I love the way he is still trying to play her at the end. Boyer manages something really great within that scene. I hate to say I love him in this movie, but I do. He rings a lot of changes before we finally see the real Sergius Bauer.
Boyer has been so coldly calculating throughout the whole movie, and then, he tries once again to rely on his cold tricks and empty charm. But there is something else - Boyer shows a pathetic animal quality when he is bound up... he would gnaw off his own leg to get away - so he could be with his lover, those maddening gems.
He is so blinded by those jewels - I mean, what man in their right mind would not want Ingrid over a few crummy jewels? We know he can't possibly get away with it twice, but....he....is so very persuasive, playing the pathetic victim, we aren't sure! And he's Charles Boyer! Can he possibly get her to cut him free?!!! There's a lot of doubt in our collective audience mind. How will he get out of this jam? Can he really be so evil as to expect his wife to forgive him? Does he really think she is so stupid and gullible? Is she?
Then she lets him have it and we think we see for the first time, the real man - Sergius Bauer - deluded, truly pathetic, as bound by his love to those jewels as she was bound by her weakness to him... and he is driven just as mad by those jewels as he wanted her to be. They are a fickle, cold hearted lover, those pale diamonds, dancing just beyond his grasp - with no thought of him at all. He was so close..... I think Boyer's brilliant, because we still don't see Sergius. He is so cold, like a diamond himself, one that cuts without a thought. He is shut down, hiding his true nature in the manners of a proper gentleman. Even as he pleads with Paula, he is acting.
And then, at the last moment of his capture, Boyer, incredibly, opens himself wide - his eyes open ecstatically as he talks to Joseph Cotten about how he has wanted those gems his whole life. He shows us the true gleam of love and madness in his eye, the reality of his whole existence in just one half a sentence -- then, just as quickly, he shuts the light in his eyes down, crushes it under a dull eyebrow, and we see the struggle to hide himself once more, to hide behind the cold stare of a methodical man.
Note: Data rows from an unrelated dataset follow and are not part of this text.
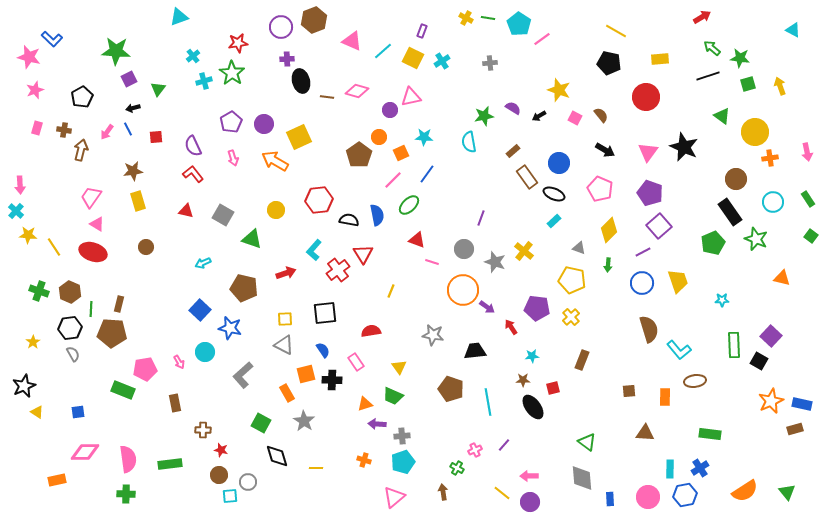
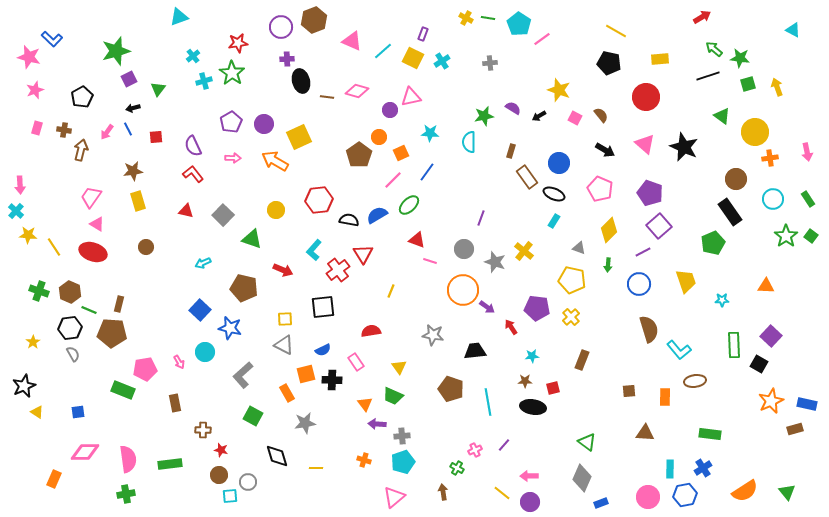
purple rectangle at (422, 31): moved 1 px right, 3 px down
green arrow at (712, 48): moved 2 px right, 1 px down
green star at (116, 51): rotated 20 degrees counterclockwise
yellow arrow at (780, 86): moved 3 px left, 1 px down
cyan star at (424, 137): moved 6 px right, 4 px up
cyan semicircle at (469, 142): rotated 10 degrees clockwise
brown rectangle at (513, 151): moved 2 px left; rotated 32 degrees counterclockwise
pink triangle at (648, 152): moved 3 px left, 8 px up; rotated 25 degrees counterclockwise
pink arrow at (233, 158): rotated 70 degrees counterclockwise
blue line at (427, 174): moved 2 px up
cyan circle at (773, 202): moved 3 px up
gray square at (223, 215): rotated 15 degrees clockwise
blue semicircle at (377, 215): rotated 110 degrees counterclockwise
cyan rectangle at (554, 221): rotated 16 degrees counterclockwise
green star at (756, 239): moved 30 px right, 3 px up; rotated 15 degrees clockwise
pink line at (432, 262): moved 2 px left, 1 px up
red arrow at (286, 273): moved 3 px left, 3 px up; rotated 42 degrees clockwise
orange triangle at (782, 278): moved 16 px left, 8 px down; rotated 12 degrees counterclockwise
yellow trapezoid at (678, 281): moved 8 px right
blue circle at (642, 283): moved 3 px left, 1 px down
green line at (91, 309): moved 2 px left, 1 px down; rotated 70 degrees counterclockwise
black square at (325, 313): moved 2 px left, 6 px up
blue semicircle at (323, 350): rotated 98 degrees clockwise
black square at (759, 361): moved 3 px down
brown star at (523, 380): moved 2 px right, 1 px down
orange triangle at (365, 404): rotated 49 degrees counterclockwise
blue rectangle at (802, 404): moved 5 px right
black ellipse at (533, 407): rotated 45 degrees counterclockwise
gray star at (304, 421): moved 1 px right, 2 px down; rotated 30 degrees clockwise
green square at (261, 423): moved 8 px left, 7 px up
blue cross at (700, 468): moved 3 px right
gray diamond at (582, 478): rotated 28 degrees clockwise
orange rectangle at (57, 480): moved 3 px left, 1 px up; rotated 54 degrees counterclockwise
green cross at (126, 494): rotated 12 degrees counterclockwise
blue rectangle at (610, 499): moved 9 px left, 4 px down; rotated 72 degrees clockwise
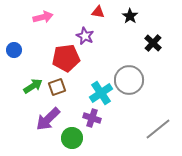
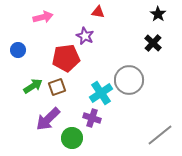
black star: moved 28 px right, 2 px up
blue circle: moved 4 px right
gray line: moved 2 px right, 6 px down
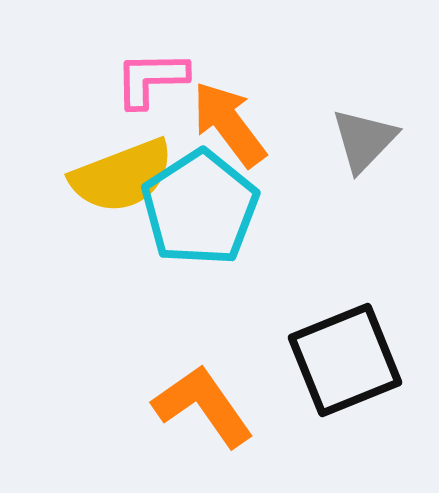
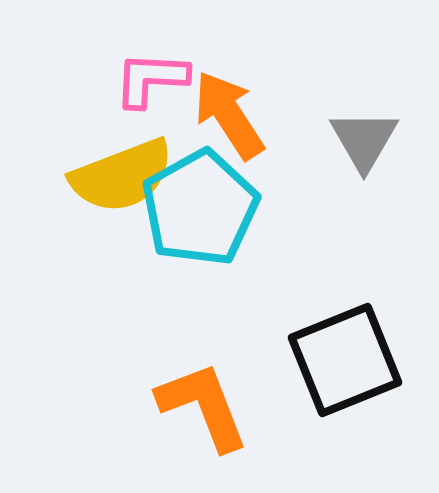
pink L-shape: rotated 4 degrees clockwise
orange arrow: moved 9 px up; rotated 4 degrees clockwise
gray triangle: rotated 14 degrees counterclockwise
cyan pentagon: rotated 4 degrees clockwise
orange L-shape: rotated 14 degrees clockwise
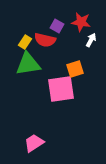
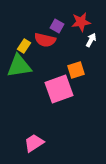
red star: rotated 18 degrees counterclockwise
yellow rectangle: moved 1 px left, 4 px down
green triangle: moved 9 px left, 2 px down
orange square: moved 1 px right, 1 px down
pink square: moved 2 px left; rotated 12 degrees counterclockwise
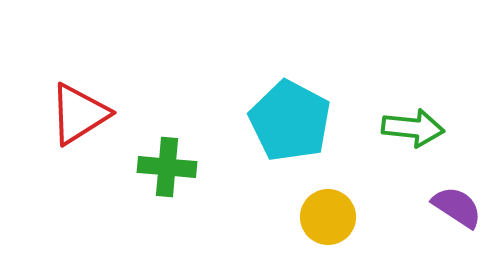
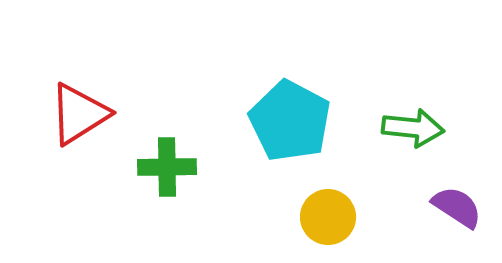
green cross: rotated 6 degrees counterclockwise
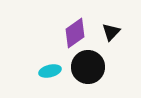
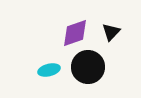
purple diamond: rotated 16 degrees clockwise
cyan ellipse: moved 1 px left, 1 px up
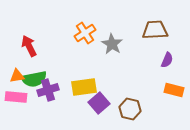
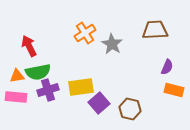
purple semicircle: moved 7 px down
green semicircle: moved 4 px right, 7 px up
yellow rectangle: moved 3 px left
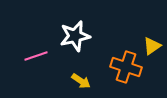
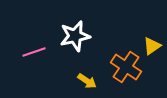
pink line: moved 2 px left, 4 px up
orange cross: rotated 16 degrees clockwise
yellow arrow: moved 6 px right
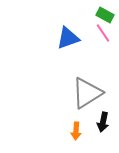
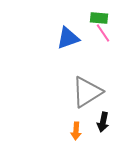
green rectangle: moved 6 px left, 3 px down; rotated 24 degrees counterclockwise
gray triangle: moved 1 px up
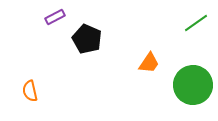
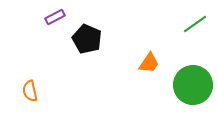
green line: moved 1 px left, 1 px down
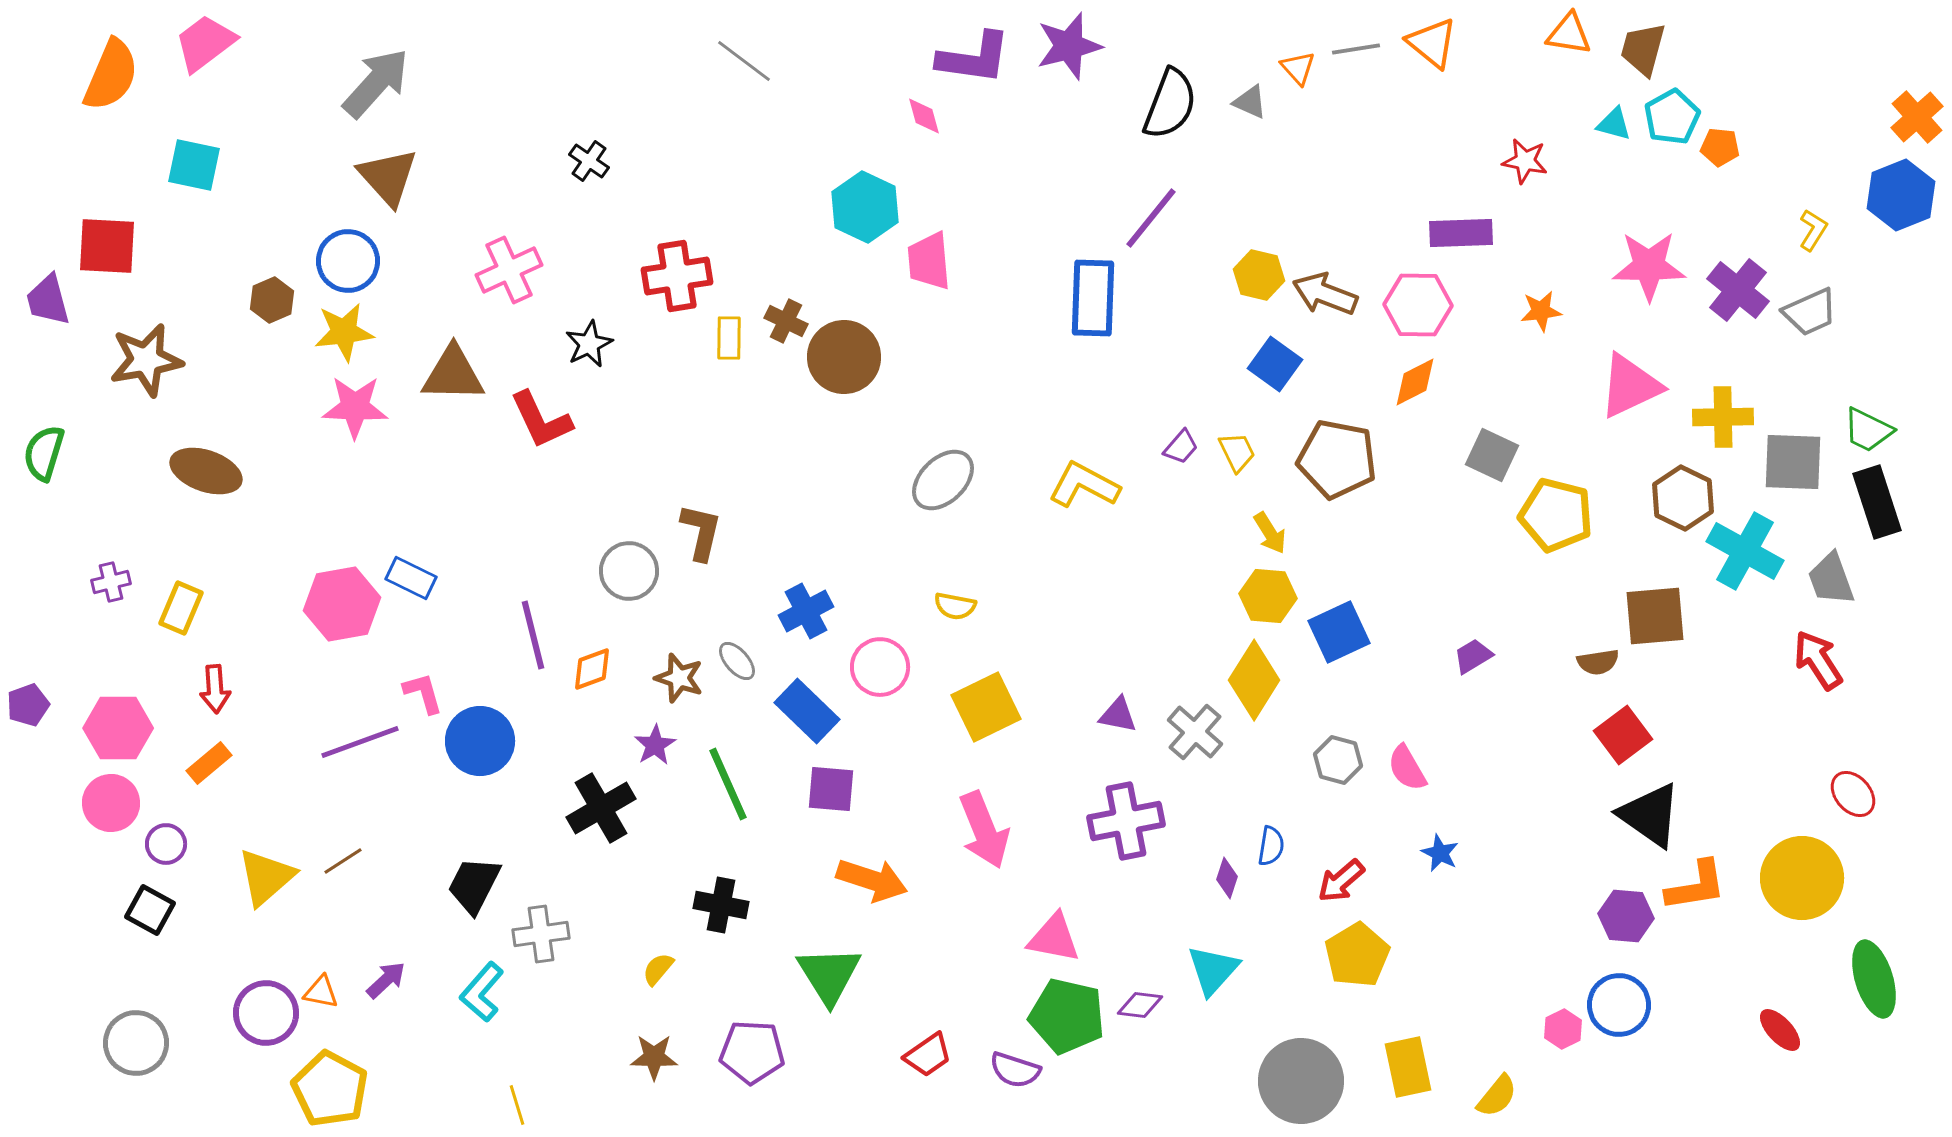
I watched the earlier Anton Walbrook version the other night - it was brilliant in it's own way, but Boyer's version allows him complexities that are nowhere in the other film. I would much rather be tormented by Charles Boyer! Walbrook was just mean! Like a little Hitler. Although I think Diana Wynyard makes one realize how trapped a woman could be in a marriage back in that time period. However, in the long run, the 1940 one just makes me appreciate the 1944 version that much more.... I know there are those who hate the Cukor version, but I think it's great, and they spent time correcting any loopholes in the plot before they filmed the Boyer/Bergman version. They examined character rather than just making a standard mystery. This makes it a pretty perfect film in my book, with a really great performance by Boyer.
HA! I GOT THIS POST BACK! I am ecstatic. I knew I could never recreate it!